Saygı ifadeleri

Aşağıdaki ifadelerin anlamları nedir? Kimler için kullanılır?

CEVAP
Anlamları ve kimler için kullanıldığı karşılarına yazılmıştır:
Hazret: Saygı ifadesi olarak, Allahü teâlâ, Peygamberler ve âlimler için kullanılır. Hak teâlâ hazretleri, Hazret-i Âdem, imam-ı azam hazretleri, Hazret-i Mevlana gibi.
İmam: Dinde söz sahibi, müctehid âlim demektir. İmam-ı Ahmed, İmam-ı Rabbani, İmam-ı Gazali gibi. İmam denince, hazretleridenmese de, saygı ifadesi de kullanılmış sayılır, ama rahmetüllahi aleyh demek müstehabdır.
Allâme: Âlim kelimesinin mübâlağalı ism-i fâilidir.

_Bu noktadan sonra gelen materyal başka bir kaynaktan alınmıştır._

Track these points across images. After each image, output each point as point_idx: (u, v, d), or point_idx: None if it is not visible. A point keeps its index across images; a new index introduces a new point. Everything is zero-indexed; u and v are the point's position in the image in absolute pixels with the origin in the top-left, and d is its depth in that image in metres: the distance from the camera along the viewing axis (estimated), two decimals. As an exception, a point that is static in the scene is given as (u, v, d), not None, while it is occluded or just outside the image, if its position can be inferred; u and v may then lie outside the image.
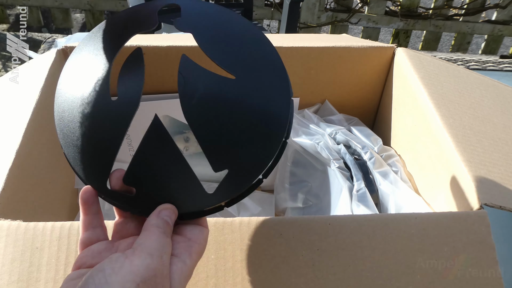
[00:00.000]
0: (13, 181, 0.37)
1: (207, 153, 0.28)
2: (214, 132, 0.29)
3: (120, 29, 0.32)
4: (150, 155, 0.29)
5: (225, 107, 0.29)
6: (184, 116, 0.29)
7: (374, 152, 0.51)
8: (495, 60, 1.02)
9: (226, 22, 0.33)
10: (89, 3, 2.06)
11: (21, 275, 0.29)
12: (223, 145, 0.28)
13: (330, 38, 0.71)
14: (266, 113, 0.29)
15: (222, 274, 0.30)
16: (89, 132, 0.29)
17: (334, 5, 2.12)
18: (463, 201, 0.36)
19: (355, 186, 0.47)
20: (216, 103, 0.29)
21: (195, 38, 0.31)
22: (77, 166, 0.29)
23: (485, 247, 0.31)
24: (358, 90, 0.61)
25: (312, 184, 0.59)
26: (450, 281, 0.30)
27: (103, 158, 0.29)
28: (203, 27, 0.32)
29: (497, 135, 0.43)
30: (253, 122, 0.29)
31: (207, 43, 0.31)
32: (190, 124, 0.29)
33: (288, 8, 1.42)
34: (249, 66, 0.31)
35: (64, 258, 0.29)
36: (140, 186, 0.28)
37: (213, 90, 0.29)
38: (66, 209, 0.50)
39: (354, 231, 0.32)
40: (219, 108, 0.29)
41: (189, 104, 0.29)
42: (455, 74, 0.52)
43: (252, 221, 0.32)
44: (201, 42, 0.31)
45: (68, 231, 0.30)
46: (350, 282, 0.30)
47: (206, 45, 0.31)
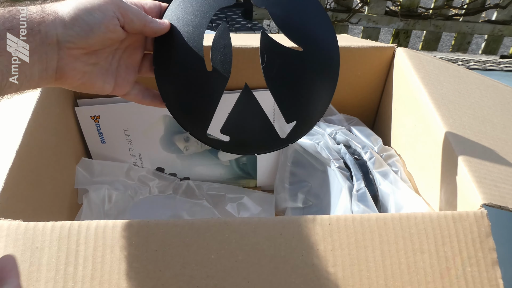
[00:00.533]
0: (13, 181, 0.37)
1: (283, 110, 0.39)
2: (287, 94, 0.38)
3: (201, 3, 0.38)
4: (240, 112, 0.39)
5: (294, 75, 0.38)
6: (266, 84, 0.37)
7: (374, 152, 0.51)
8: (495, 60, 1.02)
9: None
10: (89, 3, 2.06)
11: (21, 275, 0.29)
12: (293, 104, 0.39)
13: (330, 38, 0.71)
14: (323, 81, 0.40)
15: (222, 274, 0.30)
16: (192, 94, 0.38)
17: (334, 5, 2.12)
18: (463, 201, 0.36)
19: (355, 186, 0.47)
20: (288, 73, 0.38)
21: (270, 13, 0.38)
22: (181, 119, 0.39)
23: (485, 247, 0.31)
24: (358, 90, 0.61)
25: (312, 184, 0.59)
26: (450, 281, 0.30)
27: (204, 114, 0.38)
28: (274, 3, 0.39)
29: (497, 135, 0.43)
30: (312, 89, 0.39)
31: (279, 19, 0.38)
32: (271, 90, 0.37)
33: (288, 8, 1.42)
34: (311, 38, 0.39)
35: (64, 258, 0.30)
36: (233, 135, 0.39)
37: (286, 61, 0.38)
38: (66, 209, 0.50)
39: (354, 231, 0.32)
40: (290, 76, 0.38)
41: (269, 75, 0.37)
42: (455, 74, 0.52)
43: (252, 221, 0.32)
44: (275, 17, 0.38)
45: (68, 231, 0.30)
46: (350, 282, 0.30)
47: (278, 20, 0.38)
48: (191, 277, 0.30)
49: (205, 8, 0.38)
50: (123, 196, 0.54)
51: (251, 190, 0.59)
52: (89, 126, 0.54)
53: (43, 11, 0.29)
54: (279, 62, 0.38)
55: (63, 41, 0.29)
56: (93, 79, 0.33)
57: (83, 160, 0.54)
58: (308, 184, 0.59)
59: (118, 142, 0.56)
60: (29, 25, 0.27)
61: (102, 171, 0.55)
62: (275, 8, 0.38)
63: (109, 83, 0.35)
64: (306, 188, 0.59)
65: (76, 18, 0.30)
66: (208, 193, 0.58)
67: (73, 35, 0.30)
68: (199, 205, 0.56)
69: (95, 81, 0.34)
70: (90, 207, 0.51)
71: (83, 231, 0.30)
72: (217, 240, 0.31)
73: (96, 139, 0.55)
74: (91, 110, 0.53)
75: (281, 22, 0.38)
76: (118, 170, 0.56)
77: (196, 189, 0.58)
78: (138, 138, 0.56)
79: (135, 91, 0.38)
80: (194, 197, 0.57)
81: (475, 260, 0.31)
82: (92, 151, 0.57)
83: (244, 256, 0.30)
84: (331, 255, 0.31)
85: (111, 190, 0.54)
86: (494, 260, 0.31)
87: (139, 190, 0.56)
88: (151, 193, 0.57)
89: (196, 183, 0.58)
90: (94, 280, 0.29)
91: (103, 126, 0.54)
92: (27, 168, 0.40)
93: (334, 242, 0.31)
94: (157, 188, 0.57)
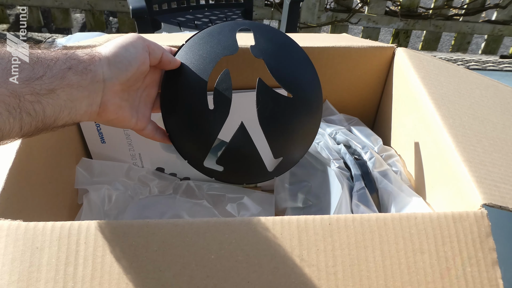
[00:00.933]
0: (13, 181, 0.37)
1: (271, 147, 0.43)
2: (276, 134, 0.43)
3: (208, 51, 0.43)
4: (235, 147, 0.43)
5: (283, 117, 0.43)
6: (259, 124, 0.42)
7: (374, 152, 0.51)
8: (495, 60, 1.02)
9: (285, 47, 0.45)
10: (89, 3, 2.06)
11: (21, 275, 0.29)
12: (281, 143, 0.44)
13: (330, 38, 0.71)
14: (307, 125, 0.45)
15: (222, 274, 0.30)
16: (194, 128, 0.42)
17: (334, 5, 2.12)
18: (463, 201, 0.36)
19: (355, 186, 0.47)
20: (279, 115, 0.43)
21: (266, 64, 0.43)
22: (181, 150, 0.43)
23: (485, 247, 0.31)
24: (358, 90, 0.61)
25: (312, 184, 0.59)
26: (450, 281, 0.30)
27: (203, 147, 0.42)
28: (270, 54, 0.44)
29: (497, 135, 0.43)
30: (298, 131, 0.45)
31: (274, 69, 0.43)
32: (263, 129, 0.42)
33: (288, 8, 1.42)
34: (300, 86, 0.44)
35: (64, 258, 0.29)
36: (227, 166, 0.44)
37: (277, 105, 0.42)
38: (66, 209, 0.50)
39: (354, 231, 0.32)
40: (280, 118, 0.43)
41: (262, 115, 0.42)
42: (455, 74, 0.52)
43: (252, 221, 0.32)
44: (270, 67, 0.43)
45: (68, 231, 0.30)
46: (350, 282, 0.30)
47: (273, 70, 0.43)
48: (191, 277, 0.30)
49: (212, 55, 0.42)
50: (123, 196, 0.54)
51: (251, 190, 0.59)
52: (89, 126, 0.54)
53: (92, 53, 0.33)
54: (271, 105, 0.42)
55: (107, 78, 0.34)
56: (125, 113, 0.38)
57: (83, 160, 0.54)
58: (308, 184, 0.59)
59: (118, 142, 0.56)
60: (83, 65, 0.32)
61: (102, 171, 0.55)
62: (271, 59, 0.43)
63: (134, 117, 0.39)
64: (306, 188, 0.59)
65: (117, 55, 0.34)
66: (208, 193, 0.58)
67: (116, 71, 0.34)
68: (199, 205, 0.56)
69: (126, 116, 0.38)
70: (90, 207, 0.51)
71: (83, 231, 0.30)
72: (217, 240, 0.31)
73: (96, 139, 0.55)
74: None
75: (275, 72, 0.43)
76: (118, 170, 0.56)
77: (196, 189, 0.58)
78: (138, 138, 0.56)
79: (150, 127, 0.42)
80: (194, 197, 0.57)
81: (475, 260, 0.31)
82: (92, 151, 0.57)
83: (244, 256, 0.30)
84: (331, 255, 0.31)
85: (111, 190, 0.54)
86: (494, 260, 0.31)
87: (139, 190, 0.56)
88: (151, 193, 0.57)
89: (196, 183, 0.58)
90: (94, 280, 0.29)
91: (103, 126, 0.54)
92: (27, 168, 0.40)
93: (334, 242, 0.31)
94: (157, 188, 0.57)
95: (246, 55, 0.51)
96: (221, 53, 0.42)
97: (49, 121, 0.30)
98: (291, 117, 0.43)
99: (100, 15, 2.13)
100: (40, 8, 2.10)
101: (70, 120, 0.32)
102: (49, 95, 0.29)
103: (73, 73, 0.31)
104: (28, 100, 0.28)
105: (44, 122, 0.29)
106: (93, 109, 0.34)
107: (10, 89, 0.27)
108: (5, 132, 0.27)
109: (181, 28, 1.50)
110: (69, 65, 0.31)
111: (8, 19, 2.20)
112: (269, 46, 0.44)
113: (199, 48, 0.43)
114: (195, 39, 0.44)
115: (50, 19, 2.20)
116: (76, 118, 0.32)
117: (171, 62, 0.40)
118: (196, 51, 0.43)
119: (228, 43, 0.43)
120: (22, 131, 0.28)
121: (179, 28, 1.50)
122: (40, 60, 0.29)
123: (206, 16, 1.62)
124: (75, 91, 0.31)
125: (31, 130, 0.29)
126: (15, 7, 2.31)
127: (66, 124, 0.32)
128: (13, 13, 2.30)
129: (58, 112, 0.30)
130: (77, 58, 0.32)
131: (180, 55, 0.43)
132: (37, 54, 0.29)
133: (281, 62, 0.44)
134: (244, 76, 0.53)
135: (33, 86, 0.28)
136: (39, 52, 0.30)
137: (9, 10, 2.28)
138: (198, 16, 1.61)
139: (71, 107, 0.31)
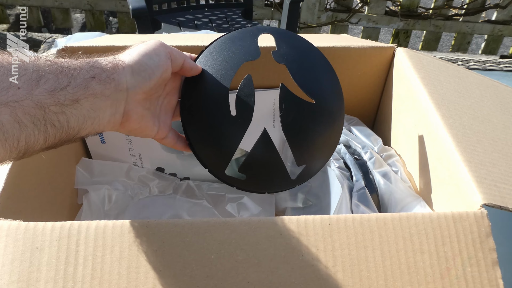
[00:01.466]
0: (13, 181, 0.37)
1: (295, 154, 0.42)
2: (299, 140, 0.42)
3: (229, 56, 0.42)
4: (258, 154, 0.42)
5: (306, 123, 0.42)
6: (283, 133, 0.41)
7: (374, 152, 0.51)
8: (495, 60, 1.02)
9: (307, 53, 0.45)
10: (89, 3, 2.06)
11: (21, 275, 0.29)
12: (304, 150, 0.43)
13: (330, 38, 0.71)
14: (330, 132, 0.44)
15: (222, 274, 0.30)
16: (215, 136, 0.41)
17: (334, 5, 2.12)
18: (463, 201, 0.36)
19: (355, 186, 0.47)
20: (302, 121, 0.42)
21: (288, 70, 0.42)
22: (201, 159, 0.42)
23: (485, 248, 0.31)
24: (358, 90, 0.61)
25: (312, 184, 0.59)
26: (450, 281, 0.30)
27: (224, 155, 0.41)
28: (292, 60, 0.43)
29: (497, 135, 0.43)
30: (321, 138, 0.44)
31: (296, 74, 0.42)
32: (286, 136, 0.41)
33: (288, 8, 1.42)
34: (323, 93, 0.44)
35: (64, 258, 0.29)
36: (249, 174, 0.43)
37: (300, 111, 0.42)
38: (66, 209, 0.50)
39: (354, 231, 0.32)
40: (303, 125, 0.42)
41: (285, 122, 0.41)
42: (455, 74, 0.52)
43: (252, 221, 0.32)
44: (293, 73, 0.42)
45: (68, 231, 0.30)
46: (350, 282, 0.30)
47: (296, 76, 0.42)
48: (191, 277, 0.29)
49: (233, 60, 0.42)
50: (123, 196, 0.54)
51: (251, 190, 0.59)
52: (89, 126, 0.54)
53: (115, 61, 0.33)
54: (294, 112, 0.42)
55: (131, 87, 0.33)
56: (147, 123, 0.37)
57: (83, 160, 0.54)
58: (308, 184, 0.59)
59: (118, 142, 0.56)
60: (106, 73, 0.31)
61: (102, 171, 0.55)
62: (293, 64, 0.43)
63: (156, 126, 0.38)
64: (306, 188, 0.59)
65: (141, 63, 0.34)
66: (208, 193, 0.58)
67: (139, 80, 0.34)
68: (199, 205, 0.56)
69: (149, 125, 0.37)
70: (90, 207, 0.51)
71: (83, 231, 0.30)
72: (217, 240, 0.31)
73: (96, 139, 0.55)
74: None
75: (298, 77, 0.42)
76: (118, 170, 0.56)
77: (196, 189, 0.58)
78: (138, 138, 0.56)
79: (171, 135, 0.41)
80: (194, 197, 0.57)
81: (475, 260, 0.31)
82: (92, 151, 0.57)
83: (244, 256, 0.30)
84: (331, 255, 0.31)
85: (111, 190, 0.53)
86: (494, 260, 0.31)
87: (139, 190, 0.56)
88: (151, 193, 0.57)
89: (196, 183, 0.58)
90: (94, 280, 0.29)
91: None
92: (27, 168, 0.40)
93: (334, 242, 0.31)
94: (157, 188, 0.57)
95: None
96: (243, 59, 0.42)
97: (72, 132, 0.29)
98: (314, 124, 0.43)
99: (100, 15, 2.13)
100: (40, 8, 2.10)
101: (93, 130, 0.31)
102: (73, 105, 0.29)
103: (97, 82, 0.30)
104: (53, 111, 0.27)
105: (68, 133, 0.29)
106: (116, 119, 0.33)
107: (36, 101, 0.26)
108: (30, 145, 0.27)
109: (181, 28, 1.50)
110: (93, 74, 0.30)
111: (8, 19, 2.20)
112: (291, 51, 0.44)
113: (220, 53, 0.42)
114: (215, 45, 0.43)
115: (50, 19, 2.20)
116: (99, 128, 0.32)
117: (192, 68, 0.40)
118: (217, 56, 0.42)
119: (250, 48, 0.42)
120: (47, 143, 0.28)
121: (179, 28, 1.50)
122: (64, 70, 0.29)
123: (206, 16, 1.62)
124: (98, 100, 0.30)
125: (55, 142, 0.29)
126: (15, 7, 2.31)
127: (89, 134, 0.32)
128: (13, 13, 2.30)
129: (82, 123, 0.30)
130: (100, 66, 0.31)
131: (200, 61, 0.42)
132: (61, 63, 0.29)
133: (304, 68, 0.43)
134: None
135: (58, 97, 0.28)
136: (62, 61, 0.30)
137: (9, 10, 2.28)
138: (198, 16, 1.61)
139: (94, 117, 0.31)
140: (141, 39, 0.56)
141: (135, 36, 0.62)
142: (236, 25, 1.58)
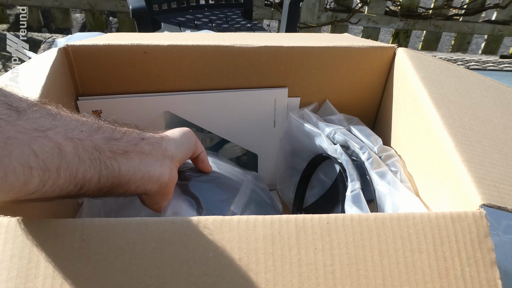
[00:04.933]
0: (12, 179, 0.36)
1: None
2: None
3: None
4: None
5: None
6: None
7: (372, 152, 0.51)
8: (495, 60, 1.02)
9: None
10: (89, 3, 2.06)
11: (19, 271, 0.29)
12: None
13: (331, 37, 0.71)
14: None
15: (220, 272, 0.30)
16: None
17: (334, 5, 2.13)
18: (462, 201, 0.36)
19: (349, 187, 0.47)
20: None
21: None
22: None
23: (484, 248, 0.31)
24: (359, 90, 0.61)
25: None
26: (449, 281, 0.30)
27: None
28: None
29: (497, 135, 0.43)
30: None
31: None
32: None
33: (288, 8, 1.42)
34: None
35: (63, 255, 0.29)
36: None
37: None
38: (67, 208, 0.50)
39: (352, 230, 0.32)
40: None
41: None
42: (455, 75, 0.52)
43: (250, 219, 0.32)
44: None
45: (68, 228, 0.30)
46: (348, 281, 0.30)
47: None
48: (189, 274, 0.30)
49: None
50: (123, 195, 0.54)
51: (250, 190, 0.59)
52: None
53: (161, 133, 0.39)
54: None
55: (174, 156, 0.38)
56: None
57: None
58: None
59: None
60: (154, 139, 0.36)
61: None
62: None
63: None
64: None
65: (182, 140, 0.40)
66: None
67: (180, 152, 0.39)
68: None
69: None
70: (90, 206, 0.51)
71: (83, 228, 0.30)
72: (215, 238, 0.31)
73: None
74: (93, 104, 0.54)
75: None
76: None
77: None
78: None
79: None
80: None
81: (473, 260, 0.31)
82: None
83: (242, 254, 0.30)
84: (329, 254, 0.31)
85: (110, 189, 0.53)
86: (492, 260, 0.31)
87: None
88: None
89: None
90: (92, 277, 0.29)
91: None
92: (26, 166, 0.40)
93: (332, 241, 0.31)
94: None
95: (246, 54, 0.51)
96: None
97: (123, 179, 0.33)
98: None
99: (100, 15, 2.13)
100: (40, 8, 2.10)
101: (142, 185, 0.35)
102: (124, 155, 0.33)
103: (146, 143, 0.35)
104: (107, 156, 0.31)
105: (120, 180, 0.32)
106: (164, 179, 0.37)
107: (94, 143, 0.30)
108: (86, 180, 0.30)
109: (181, 28, 1.51)
110: (142, 137, 0.35)
111: (8, 19, 2.20)
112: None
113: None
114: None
115: (50, 19, 2.20)
116: (148, 185, 0.35)
117: (204, 162, 0.44)
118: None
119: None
120: (100, 183, 0.31)
121: (179, 28, 1.50)
122: (117, 129, 0.34)
123: (206, 16, 1.62)
124: (146, 158, 0.35)
125: (107, 185, 0.32)
126: (15, 7, 2.31)
127: (139, 190, 0.35)
128: (13, 13, 2.30)
129: (132, 173, 0.33)
130: (148, 134, 0.36)
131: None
132: (114, 126, 0.34)
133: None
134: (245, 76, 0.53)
135: (111, 145, 0.32)
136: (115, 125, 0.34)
137: (9, 10, 2.28)
138: (198, 16, 1.61)
139: (144, 172, 0.34)
140: (142, 37, 0.56)
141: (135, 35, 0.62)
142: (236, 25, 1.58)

Kısaca, büyük âlim demektir.
Mevlânâ: Efendimiz anlamına gelen ve bir büyüğe karşı söylenen hürmet ve saygı ifâdesidir. Daha çok, Hâlid-i Bağdâdî, Celaleddin-i Rumî, Abdürrahman-ı Cami gibi bazı âlimler için kullanılmaktadır.
Hâce: Müderris, hoca, efendi anlamına gelen ve âlimlere, evliyâ zatlara verilen, Farsça bir ünvandır.

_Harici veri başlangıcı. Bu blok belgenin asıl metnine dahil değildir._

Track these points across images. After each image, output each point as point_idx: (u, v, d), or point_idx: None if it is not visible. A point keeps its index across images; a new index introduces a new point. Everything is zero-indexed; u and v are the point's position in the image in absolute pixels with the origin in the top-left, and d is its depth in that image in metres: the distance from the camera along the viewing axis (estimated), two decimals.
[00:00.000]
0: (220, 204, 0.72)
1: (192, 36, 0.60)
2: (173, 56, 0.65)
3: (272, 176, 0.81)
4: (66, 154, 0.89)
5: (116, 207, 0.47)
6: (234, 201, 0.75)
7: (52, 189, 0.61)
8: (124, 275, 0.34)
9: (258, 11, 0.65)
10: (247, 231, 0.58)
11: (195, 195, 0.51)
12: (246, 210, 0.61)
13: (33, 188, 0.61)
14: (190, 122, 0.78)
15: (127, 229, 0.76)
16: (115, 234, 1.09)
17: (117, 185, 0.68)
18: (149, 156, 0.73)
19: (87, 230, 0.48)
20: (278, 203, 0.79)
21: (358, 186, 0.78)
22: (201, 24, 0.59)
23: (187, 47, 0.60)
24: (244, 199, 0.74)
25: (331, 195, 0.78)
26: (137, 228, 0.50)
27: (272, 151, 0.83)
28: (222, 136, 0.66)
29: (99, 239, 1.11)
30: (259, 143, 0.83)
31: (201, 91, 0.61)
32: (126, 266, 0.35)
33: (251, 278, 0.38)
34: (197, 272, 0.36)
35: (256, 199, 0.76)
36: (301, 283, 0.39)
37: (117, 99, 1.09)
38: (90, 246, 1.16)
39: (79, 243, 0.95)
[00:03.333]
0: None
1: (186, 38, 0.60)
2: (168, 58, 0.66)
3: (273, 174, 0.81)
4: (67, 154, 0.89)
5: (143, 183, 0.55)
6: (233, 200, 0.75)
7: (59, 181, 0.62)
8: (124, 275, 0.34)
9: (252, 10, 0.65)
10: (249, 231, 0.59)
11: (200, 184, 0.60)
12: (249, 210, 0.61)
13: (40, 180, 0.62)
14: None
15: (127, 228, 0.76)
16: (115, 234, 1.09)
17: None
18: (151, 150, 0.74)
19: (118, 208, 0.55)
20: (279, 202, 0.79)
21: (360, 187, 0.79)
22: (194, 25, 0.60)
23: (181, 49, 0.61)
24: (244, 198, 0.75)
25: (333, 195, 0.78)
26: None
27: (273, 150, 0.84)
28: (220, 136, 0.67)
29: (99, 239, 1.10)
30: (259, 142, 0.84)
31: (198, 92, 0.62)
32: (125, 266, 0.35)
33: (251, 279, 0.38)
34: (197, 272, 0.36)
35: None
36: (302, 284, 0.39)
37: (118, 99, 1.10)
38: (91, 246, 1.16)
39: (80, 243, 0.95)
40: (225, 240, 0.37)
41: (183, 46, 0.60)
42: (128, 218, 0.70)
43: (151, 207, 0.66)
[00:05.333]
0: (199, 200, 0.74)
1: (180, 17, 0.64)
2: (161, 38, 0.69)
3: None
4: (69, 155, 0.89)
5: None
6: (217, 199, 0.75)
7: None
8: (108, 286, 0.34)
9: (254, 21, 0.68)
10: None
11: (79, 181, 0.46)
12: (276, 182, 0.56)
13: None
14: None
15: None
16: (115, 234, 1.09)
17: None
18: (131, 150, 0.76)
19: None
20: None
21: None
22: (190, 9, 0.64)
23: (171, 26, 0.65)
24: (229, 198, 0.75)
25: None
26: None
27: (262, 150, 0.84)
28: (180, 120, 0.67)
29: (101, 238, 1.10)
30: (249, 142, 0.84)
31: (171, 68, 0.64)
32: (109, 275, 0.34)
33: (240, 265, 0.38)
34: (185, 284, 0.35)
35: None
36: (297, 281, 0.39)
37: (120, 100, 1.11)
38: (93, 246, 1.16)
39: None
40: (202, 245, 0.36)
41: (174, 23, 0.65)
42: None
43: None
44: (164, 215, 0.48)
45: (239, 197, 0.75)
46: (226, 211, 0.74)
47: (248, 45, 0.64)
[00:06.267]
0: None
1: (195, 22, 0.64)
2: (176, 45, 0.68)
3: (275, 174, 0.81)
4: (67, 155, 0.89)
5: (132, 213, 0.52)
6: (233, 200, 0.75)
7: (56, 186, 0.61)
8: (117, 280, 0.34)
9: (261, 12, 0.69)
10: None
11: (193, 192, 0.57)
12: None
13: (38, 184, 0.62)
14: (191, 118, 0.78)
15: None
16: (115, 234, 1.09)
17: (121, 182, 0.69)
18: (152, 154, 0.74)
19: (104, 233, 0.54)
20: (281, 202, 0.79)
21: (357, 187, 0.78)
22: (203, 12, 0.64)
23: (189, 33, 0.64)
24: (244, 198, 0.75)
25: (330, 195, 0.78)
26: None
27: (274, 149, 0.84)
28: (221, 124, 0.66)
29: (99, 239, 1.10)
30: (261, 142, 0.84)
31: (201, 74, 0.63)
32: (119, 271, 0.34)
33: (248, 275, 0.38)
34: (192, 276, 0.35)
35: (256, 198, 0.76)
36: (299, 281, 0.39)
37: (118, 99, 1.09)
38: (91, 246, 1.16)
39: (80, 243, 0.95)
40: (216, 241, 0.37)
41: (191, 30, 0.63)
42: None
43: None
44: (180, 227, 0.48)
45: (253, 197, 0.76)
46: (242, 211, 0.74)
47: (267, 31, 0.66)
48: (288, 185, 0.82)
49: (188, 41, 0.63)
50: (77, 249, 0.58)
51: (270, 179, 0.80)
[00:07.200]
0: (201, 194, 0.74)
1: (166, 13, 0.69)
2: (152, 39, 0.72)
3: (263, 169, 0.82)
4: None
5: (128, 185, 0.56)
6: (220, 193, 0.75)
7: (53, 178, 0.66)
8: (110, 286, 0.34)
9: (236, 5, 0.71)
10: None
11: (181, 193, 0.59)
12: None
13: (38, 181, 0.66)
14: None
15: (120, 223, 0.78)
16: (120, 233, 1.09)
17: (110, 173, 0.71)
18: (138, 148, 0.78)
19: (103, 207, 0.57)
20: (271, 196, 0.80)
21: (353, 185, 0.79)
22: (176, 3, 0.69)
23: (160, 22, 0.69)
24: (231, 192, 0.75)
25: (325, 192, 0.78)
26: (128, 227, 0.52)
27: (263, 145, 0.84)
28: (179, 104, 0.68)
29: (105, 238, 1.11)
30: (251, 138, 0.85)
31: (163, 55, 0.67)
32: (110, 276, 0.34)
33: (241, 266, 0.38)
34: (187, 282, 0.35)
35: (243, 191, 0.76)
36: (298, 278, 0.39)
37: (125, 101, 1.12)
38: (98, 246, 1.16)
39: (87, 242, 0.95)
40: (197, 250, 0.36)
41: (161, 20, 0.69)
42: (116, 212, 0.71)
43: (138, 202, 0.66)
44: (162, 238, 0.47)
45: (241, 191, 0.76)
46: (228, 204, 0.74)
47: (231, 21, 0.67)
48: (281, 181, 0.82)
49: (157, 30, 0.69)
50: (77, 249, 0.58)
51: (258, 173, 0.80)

Seyyid: “Efendi, üstün kimse” demektir. Peygamber efendimizin soyundan gelenlere de seyyid denir.
Ebu: Baba demektir. Ebu Yusuf, Yusuf’un babası demektir.
[Bazen mecazi olarak da kullanılır. Mesela turab, toprak demektir. Ebu Turab ise, toprakla haşır neşir olan, eli yüzü topraklı, toprağı, yani secde etmeyi seven, tevazu ehli demektir. Hazret-i Ali, mescidde kuru yerde yatarken Peygamber efendimiz, Hazret-i Ali’nin yüzünün toz toprak içinde olduğunu görünce, bizzat mübarek elleriyle toprağı yüzünden silkip, (Kalk yâ Ebâ Turab) buyurdu. Hazret-i Ali, (Benim için, Ebu Turab lakabı bu bakımdan çok kıymetlidir) buyururdu.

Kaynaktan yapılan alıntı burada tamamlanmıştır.